A list is an or-structure, a dictionary is an or of ands, a tensor is an and-structure, and so on.

  • Why is a list an or-structure? Think of how do we access a scalar value in the list. We need to pick some value from its indices to get to a value.
  • Similarly, a dictionary is an or-and-structure: pick one of its keys to access the sub-tree values. In fact, we pick both the key and value together.
  • In contrast, an n-dimensional tensor has an and-shape: we must choose indices from all the dimensions of the tensor to access a scalar value.
  • In general, for a data structure, we ask: what are the access paths to get to a scalar value?

Thinking in terms of and-or shapes takes a bit of practice but proves to be very useful in making hidden shapes explicit. Read more about how to think in the and-or style here.

More aos Examples

  • Lists over shape s are denoted as (s)*. Shorthand for (s|..|s).
  • Dictionary: (k1 & v1) | (k2 & v2) | ... | (kn & vn) where ki and vi is the ith key and value.
  • Pandas tables: (n & ( (c1&int)| (c2&str) | ... | (cn&str) ) where n is the row dimension (the number of rows) and c1,...,cn are column names.

The aos expressions let you write object shapes very compactly. For example, consider a highly nested Python object X of type

Sequence[Tuple[Tuple[str, int], Dict[str, str]]]

This is both verbose and hard to interpret. Instead, X's aos is written compactly as ((str|int) | (str : str))* .

Writing full shapes of data variables may get cumbersome. To keep it brief, the language supports wildcards: _ and ... .

So, we could write a dictionary's shape as (k1 & ...)| ... | (kn & ...).

Shape Validation Examples

Using aos.is_aos_shape, we can write aos assertions to validate data shapes.

The language allows lazy shape specifications using placeholders: _ matches a scalar, ... matches an arbitrary object.

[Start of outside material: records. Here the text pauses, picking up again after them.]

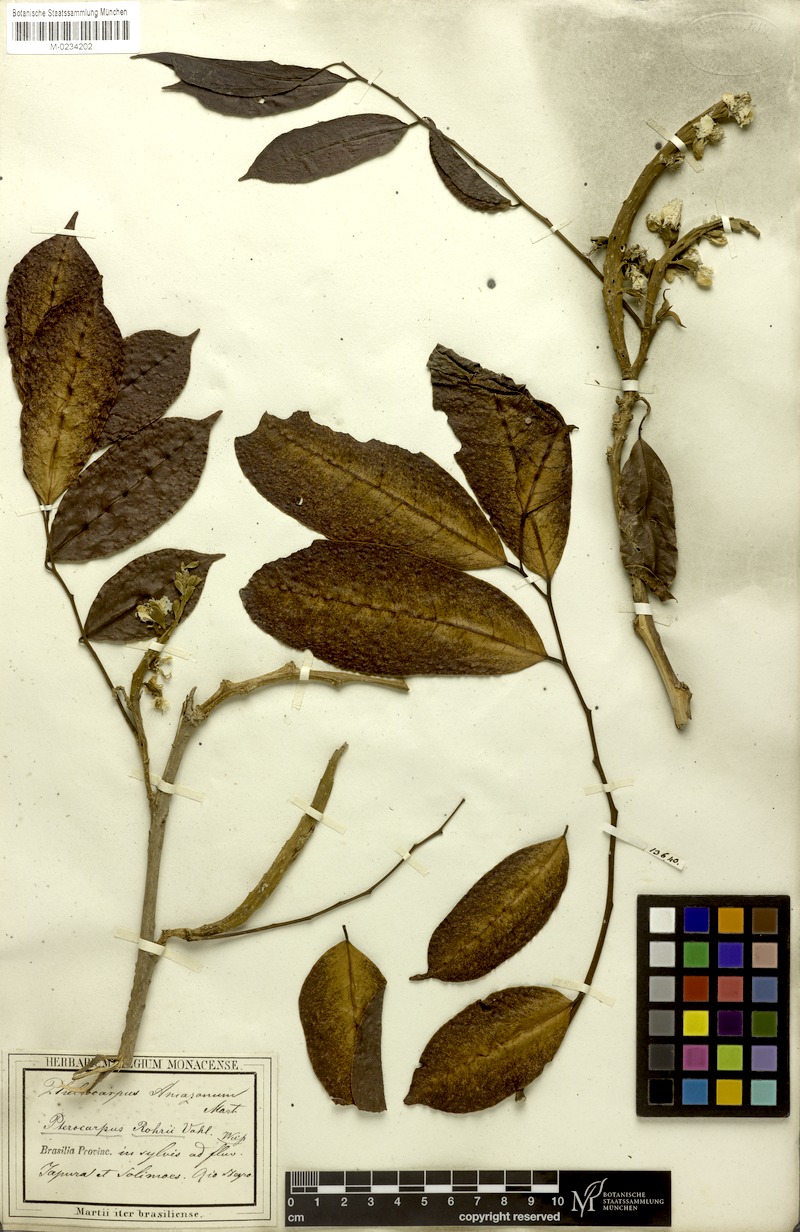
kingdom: Plantae
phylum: Tracheophyta
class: Magnoliopsida
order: Fabales
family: Fabaceae
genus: Pterocarpus
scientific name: Pterocarpus amazonum
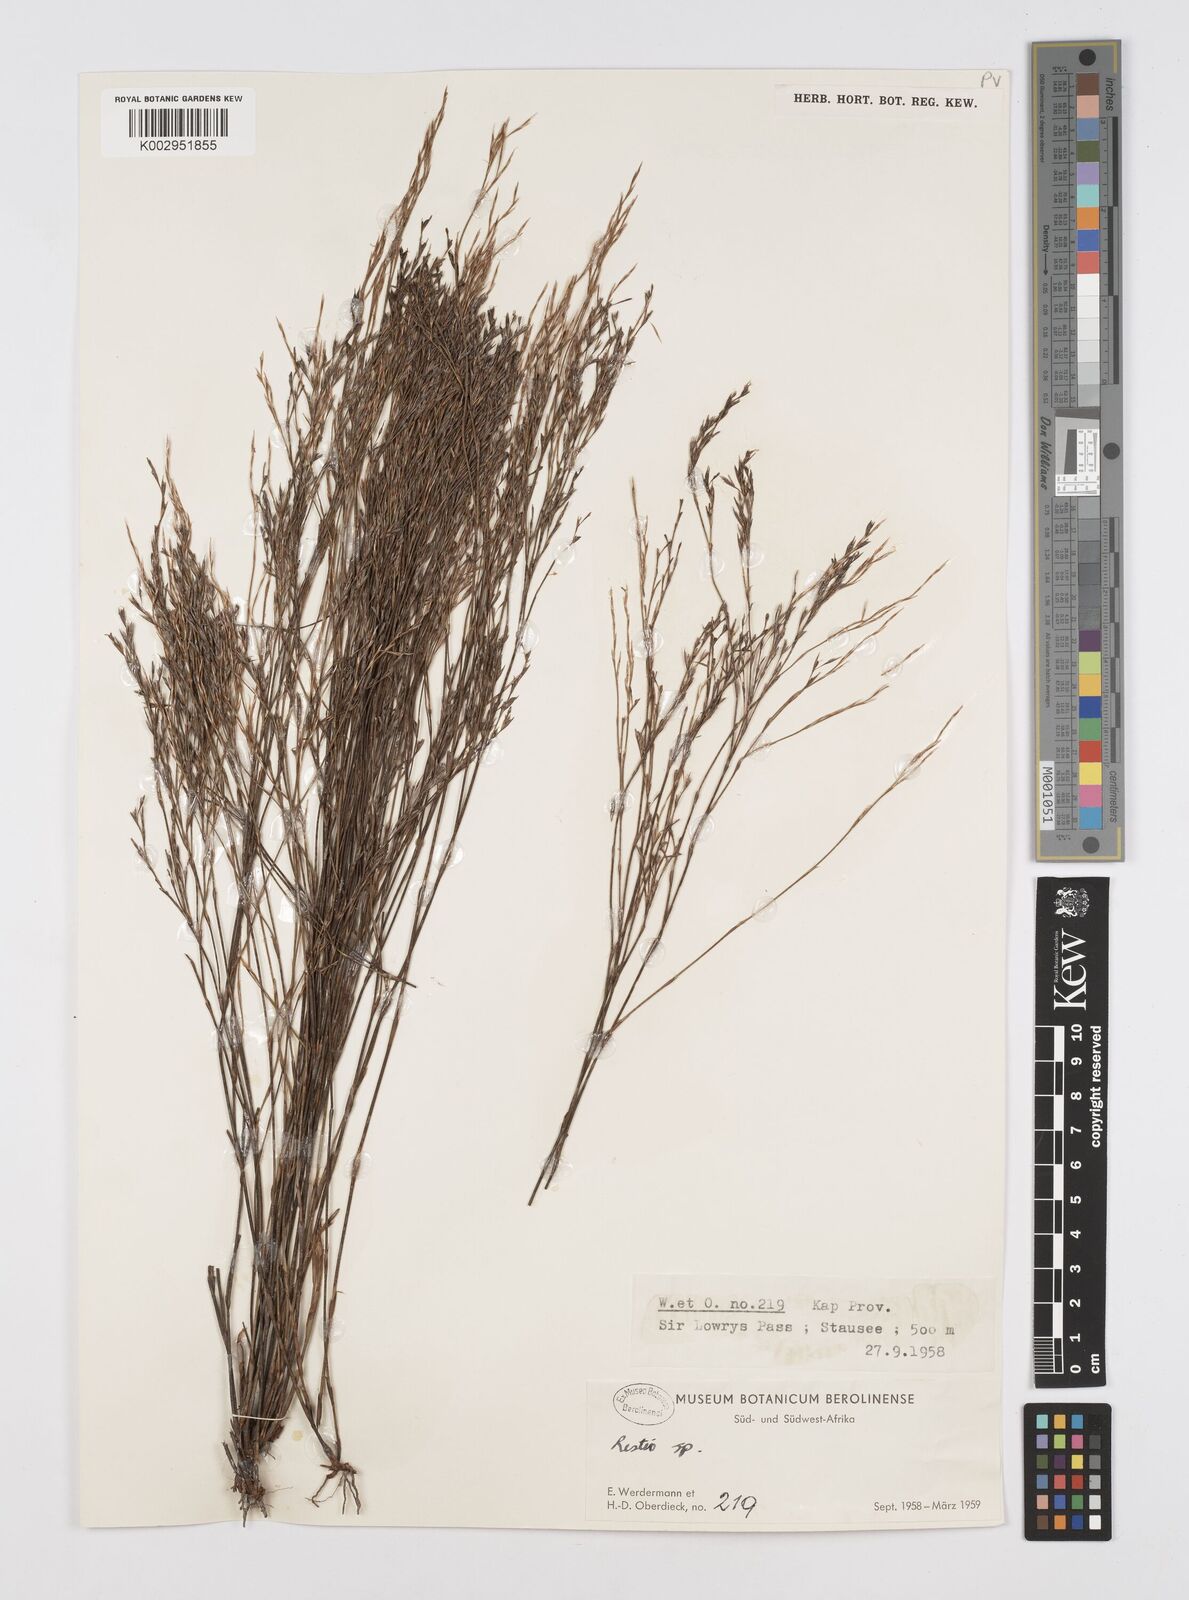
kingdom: Plantae
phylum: Tracheophyta
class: Liliopsida
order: Poales
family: Restionaceae
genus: Restio
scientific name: Restio
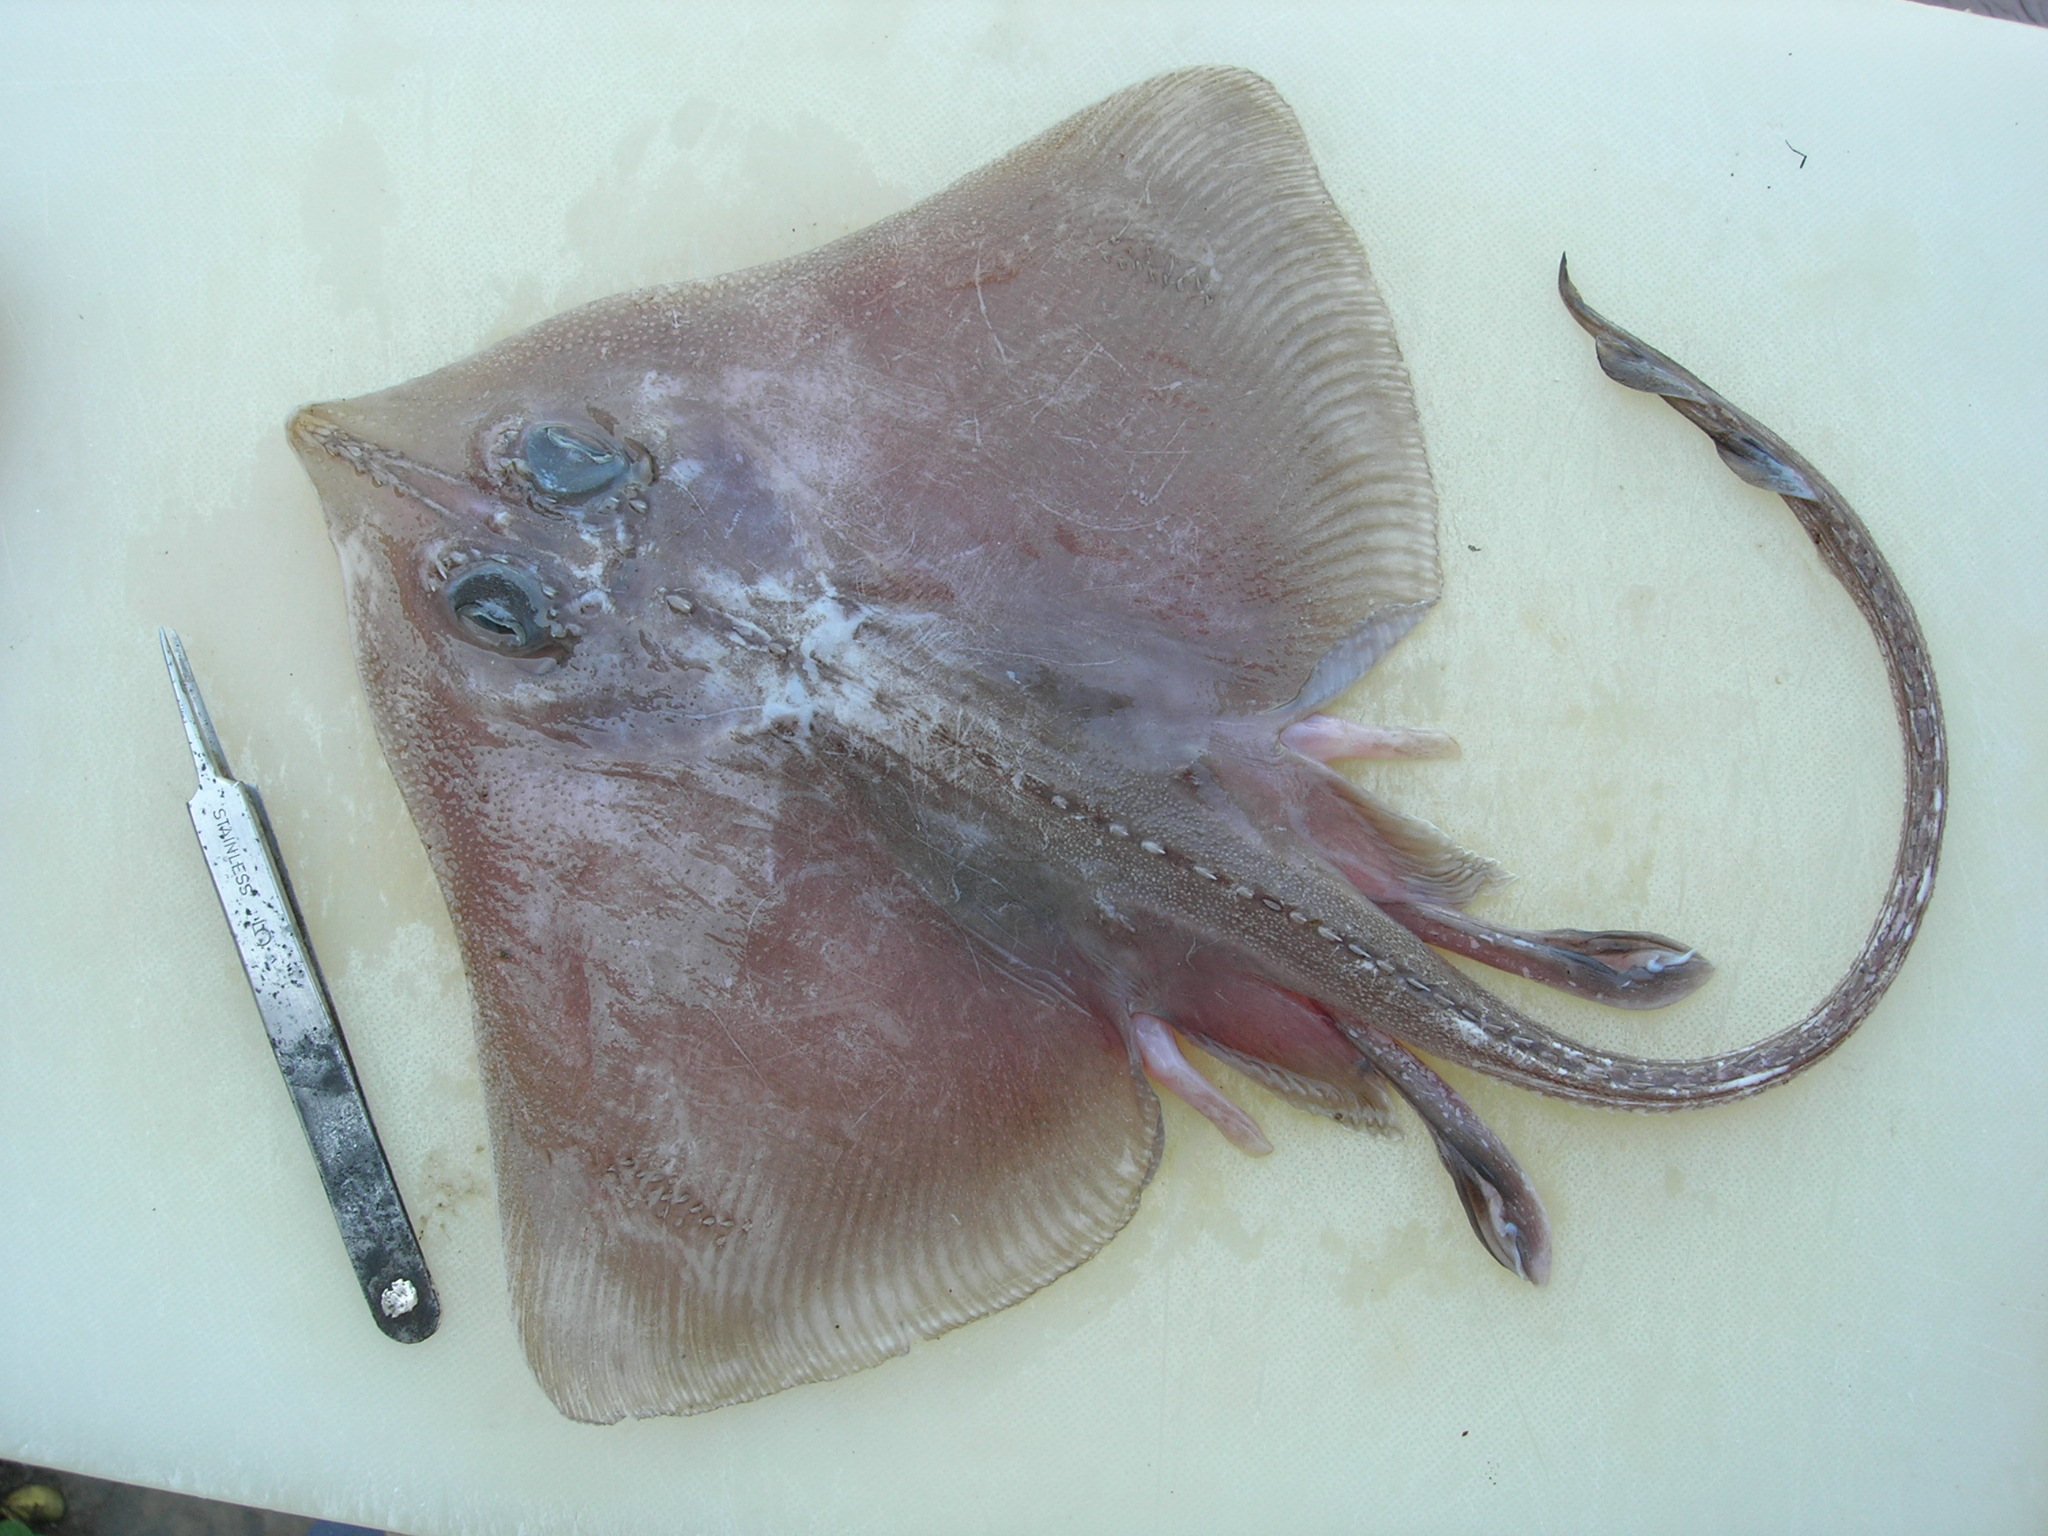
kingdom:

from aos import is_aos_shape

def test_pyobj():
    d = {'city': 'New York', 'country': 'USA'}
    t1 = ('Google', 2001)
    t2 = (t1, d)

    is_aos_shape(t2, '(str | int) | (str & str)')

    tlist = [('a', 1), ('b', 2)]
    is_aos_shape(tlist, '(str | int)*')
    is_aos_shape(tlist, '(_ | _)*')

    is_aos_shape(t2, '(_ | _) | (str & _)*')
    is_aos_shape(t2, '... | (str & _)')

    is_aos_shape(t2, '(_ | _) | (str & int)') #error

def test_pandas():
    d =  {'id': 'CS2_056', 'cost': 2, 'name': 'Tap'}
    df = pd.DataFrame([d.items()], columns=list(d.keys()) )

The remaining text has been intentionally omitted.